**Description of the task:** Please output the data below exactly as given, starting at its first line and stopping after the line that contains "های گذشته دفاع کرده است.".

________

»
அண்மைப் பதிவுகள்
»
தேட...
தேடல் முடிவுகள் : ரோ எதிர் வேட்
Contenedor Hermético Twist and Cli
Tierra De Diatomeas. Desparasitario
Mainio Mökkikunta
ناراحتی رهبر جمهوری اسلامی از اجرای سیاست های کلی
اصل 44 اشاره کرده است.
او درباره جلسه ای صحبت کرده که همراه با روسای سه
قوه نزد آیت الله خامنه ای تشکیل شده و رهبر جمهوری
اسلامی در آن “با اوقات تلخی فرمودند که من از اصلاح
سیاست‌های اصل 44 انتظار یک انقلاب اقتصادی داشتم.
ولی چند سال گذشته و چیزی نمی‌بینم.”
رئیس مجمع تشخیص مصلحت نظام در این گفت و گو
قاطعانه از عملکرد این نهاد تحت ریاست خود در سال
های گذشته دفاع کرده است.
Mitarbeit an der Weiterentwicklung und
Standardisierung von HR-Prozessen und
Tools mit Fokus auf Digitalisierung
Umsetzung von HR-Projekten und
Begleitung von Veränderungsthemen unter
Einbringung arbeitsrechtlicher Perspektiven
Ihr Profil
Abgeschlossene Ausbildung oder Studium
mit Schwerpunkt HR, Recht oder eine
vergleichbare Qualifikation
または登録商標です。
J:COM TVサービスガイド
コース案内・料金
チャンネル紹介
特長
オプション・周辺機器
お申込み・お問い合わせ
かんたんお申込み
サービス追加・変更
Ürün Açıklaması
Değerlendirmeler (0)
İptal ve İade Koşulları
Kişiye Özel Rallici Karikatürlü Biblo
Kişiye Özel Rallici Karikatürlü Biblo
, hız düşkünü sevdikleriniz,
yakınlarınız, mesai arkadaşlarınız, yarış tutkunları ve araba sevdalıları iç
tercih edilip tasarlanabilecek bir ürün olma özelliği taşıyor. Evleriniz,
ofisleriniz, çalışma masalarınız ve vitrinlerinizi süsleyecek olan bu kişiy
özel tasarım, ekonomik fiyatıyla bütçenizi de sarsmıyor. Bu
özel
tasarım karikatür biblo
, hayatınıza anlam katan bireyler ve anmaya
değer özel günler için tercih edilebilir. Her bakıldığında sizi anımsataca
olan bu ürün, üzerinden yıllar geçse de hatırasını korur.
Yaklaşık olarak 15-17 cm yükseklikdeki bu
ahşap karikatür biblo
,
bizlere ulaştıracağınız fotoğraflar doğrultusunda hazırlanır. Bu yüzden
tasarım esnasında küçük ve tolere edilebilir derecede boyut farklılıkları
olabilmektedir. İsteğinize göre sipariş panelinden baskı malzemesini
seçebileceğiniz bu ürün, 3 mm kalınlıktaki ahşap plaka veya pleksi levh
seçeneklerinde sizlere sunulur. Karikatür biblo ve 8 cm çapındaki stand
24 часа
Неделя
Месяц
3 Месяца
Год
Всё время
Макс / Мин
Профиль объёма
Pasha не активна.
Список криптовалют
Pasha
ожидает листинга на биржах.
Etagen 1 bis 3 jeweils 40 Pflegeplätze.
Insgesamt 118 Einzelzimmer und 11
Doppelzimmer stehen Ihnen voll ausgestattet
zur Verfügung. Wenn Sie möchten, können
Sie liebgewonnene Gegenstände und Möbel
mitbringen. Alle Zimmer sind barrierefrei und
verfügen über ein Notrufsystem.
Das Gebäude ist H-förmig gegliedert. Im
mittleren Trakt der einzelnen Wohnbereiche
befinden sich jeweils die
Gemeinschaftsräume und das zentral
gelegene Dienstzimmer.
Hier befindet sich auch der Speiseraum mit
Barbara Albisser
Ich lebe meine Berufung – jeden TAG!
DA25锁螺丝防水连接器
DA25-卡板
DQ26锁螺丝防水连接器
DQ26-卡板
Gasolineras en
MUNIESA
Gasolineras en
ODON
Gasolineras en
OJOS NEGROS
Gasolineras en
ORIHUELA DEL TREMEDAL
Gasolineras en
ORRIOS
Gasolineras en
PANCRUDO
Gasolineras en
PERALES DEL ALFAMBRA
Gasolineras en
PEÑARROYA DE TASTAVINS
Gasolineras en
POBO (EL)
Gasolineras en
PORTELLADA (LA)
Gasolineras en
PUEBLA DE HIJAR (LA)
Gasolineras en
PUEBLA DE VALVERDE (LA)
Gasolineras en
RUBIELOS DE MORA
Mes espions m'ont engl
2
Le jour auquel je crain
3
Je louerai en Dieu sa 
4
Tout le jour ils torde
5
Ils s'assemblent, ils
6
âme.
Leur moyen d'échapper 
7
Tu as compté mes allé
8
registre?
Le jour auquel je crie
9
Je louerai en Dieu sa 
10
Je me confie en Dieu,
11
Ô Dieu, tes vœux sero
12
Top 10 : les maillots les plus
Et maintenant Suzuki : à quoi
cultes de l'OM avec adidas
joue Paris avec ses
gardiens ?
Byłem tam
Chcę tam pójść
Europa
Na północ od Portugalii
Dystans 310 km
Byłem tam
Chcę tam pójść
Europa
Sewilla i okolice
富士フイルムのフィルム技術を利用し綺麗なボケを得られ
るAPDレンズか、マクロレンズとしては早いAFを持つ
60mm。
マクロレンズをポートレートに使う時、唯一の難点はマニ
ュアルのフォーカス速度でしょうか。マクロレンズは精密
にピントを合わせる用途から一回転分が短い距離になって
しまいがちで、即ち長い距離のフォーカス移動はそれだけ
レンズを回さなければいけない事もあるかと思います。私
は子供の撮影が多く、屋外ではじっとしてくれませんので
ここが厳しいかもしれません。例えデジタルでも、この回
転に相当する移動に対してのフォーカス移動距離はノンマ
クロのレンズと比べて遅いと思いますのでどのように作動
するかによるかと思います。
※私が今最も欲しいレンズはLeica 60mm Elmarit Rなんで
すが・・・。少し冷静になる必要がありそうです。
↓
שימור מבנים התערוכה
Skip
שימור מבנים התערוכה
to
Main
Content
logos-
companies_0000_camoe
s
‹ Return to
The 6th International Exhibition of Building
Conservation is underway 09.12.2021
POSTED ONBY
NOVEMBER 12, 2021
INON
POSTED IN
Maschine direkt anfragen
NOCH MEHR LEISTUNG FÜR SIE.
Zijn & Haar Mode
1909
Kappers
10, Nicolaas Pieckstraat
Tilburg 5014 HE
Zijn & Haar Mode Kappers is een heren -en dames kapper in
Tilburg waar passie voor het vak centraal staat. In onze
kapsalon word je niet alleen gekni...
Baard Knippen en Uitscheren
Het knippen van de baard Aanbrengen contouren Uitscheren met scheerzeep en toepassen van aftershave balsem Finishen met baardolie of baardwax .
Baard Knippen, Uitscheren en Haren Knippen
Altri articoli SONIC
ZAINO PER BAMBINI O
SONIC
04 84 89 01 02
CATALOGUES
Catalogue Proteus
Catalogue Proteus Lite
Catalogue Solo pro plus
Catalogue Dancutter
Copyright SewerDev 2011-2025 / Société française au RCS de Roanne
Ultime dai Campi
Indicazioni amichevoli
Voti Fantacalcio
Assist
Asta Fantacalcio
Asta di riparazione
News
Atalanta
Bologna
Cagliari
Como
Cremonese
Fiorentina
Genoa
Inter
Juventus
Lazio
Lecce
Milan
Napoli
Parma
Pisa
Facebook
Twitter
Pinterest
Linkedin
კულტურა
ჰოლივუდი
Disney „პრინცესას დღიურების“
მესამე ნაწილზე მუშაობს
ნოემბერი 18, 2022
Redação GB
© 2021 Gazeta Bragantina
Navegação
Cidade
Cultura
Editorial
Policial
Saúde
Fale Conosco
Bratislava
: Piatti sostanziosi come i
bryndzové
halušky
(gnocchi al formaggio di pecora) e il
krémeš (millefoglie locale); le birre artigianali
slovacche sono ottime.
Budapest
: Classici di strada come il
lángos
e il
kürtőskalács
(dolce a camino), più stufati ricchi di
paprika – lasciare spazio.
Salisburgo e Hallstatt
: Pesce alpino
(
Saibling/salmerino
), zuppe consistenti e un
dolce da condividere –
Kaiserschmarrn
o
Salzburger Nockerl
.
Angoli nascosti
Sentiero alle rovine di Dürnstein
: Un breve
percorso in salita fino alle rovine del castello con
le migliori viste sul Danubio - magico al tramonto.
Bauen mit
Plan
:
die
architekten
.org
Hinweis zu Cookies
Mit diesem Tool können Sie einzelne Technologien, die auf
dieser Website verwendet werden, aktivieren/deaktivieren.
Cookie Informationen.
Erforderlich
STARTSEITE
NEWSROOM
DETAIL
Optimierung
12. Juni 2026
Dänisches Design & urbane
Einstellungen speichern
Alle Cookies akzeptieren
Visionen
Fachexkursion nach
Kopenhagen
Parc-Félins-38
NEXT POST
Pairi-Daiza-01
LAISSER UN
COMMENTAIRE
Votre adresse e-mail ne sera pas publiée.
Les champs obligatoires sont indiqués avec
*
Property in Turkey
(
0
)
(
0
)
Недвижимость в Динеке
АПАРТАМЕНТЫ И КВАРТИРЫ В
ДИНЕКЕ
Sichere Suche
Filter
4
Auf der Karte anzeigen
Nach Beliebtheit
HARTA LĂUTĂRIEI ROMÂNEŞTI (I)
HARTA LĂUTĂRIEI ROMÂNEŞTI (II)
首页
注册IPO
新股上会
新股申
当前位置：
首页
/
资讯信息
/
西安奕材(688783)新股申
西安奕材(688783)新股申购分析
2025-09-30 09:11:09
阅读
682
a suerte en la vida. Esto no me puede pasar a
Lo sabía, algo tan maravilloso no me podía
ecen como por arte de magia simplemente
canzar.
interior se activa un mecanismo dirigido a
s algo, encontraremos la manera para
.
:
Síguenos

________

**Finished task:**
»
அண்மைப் பதிவுகள்
»
தேட...
தேடல் முடிவுகள் : ரோ எதிர் வேட்
Contenedor Hermético Twist and Cli
Tierra De Diatomeas. Desparasitario
Mainio Mökkikunta
ناراحتی رهبر جمهوری اسلامی از اجرای سیاست های کلی
اصل 44 اشاره کرده است.
او درباره جلسه ای صحبت کرده که همراه با روسای سه
قوه نزد آیت الله خامنه ای تشکیل شده و رهبر جمهوری
اسلامی در آن “با اوقات تلخی فرمودند که من از اصلاح
سیاست‌های اصل 44 انتظار یک انقلاب اقتصادی داشتم.
ولی چند سال گذشته و چیزی نمی‌بینم.”
رئیس مجمع تشخیص مصلحت نظام در این گفت و گو
قاطعانه از عملکرد این نهاد تحت ریاست خود در سال
های گذشته دفاع کرده است.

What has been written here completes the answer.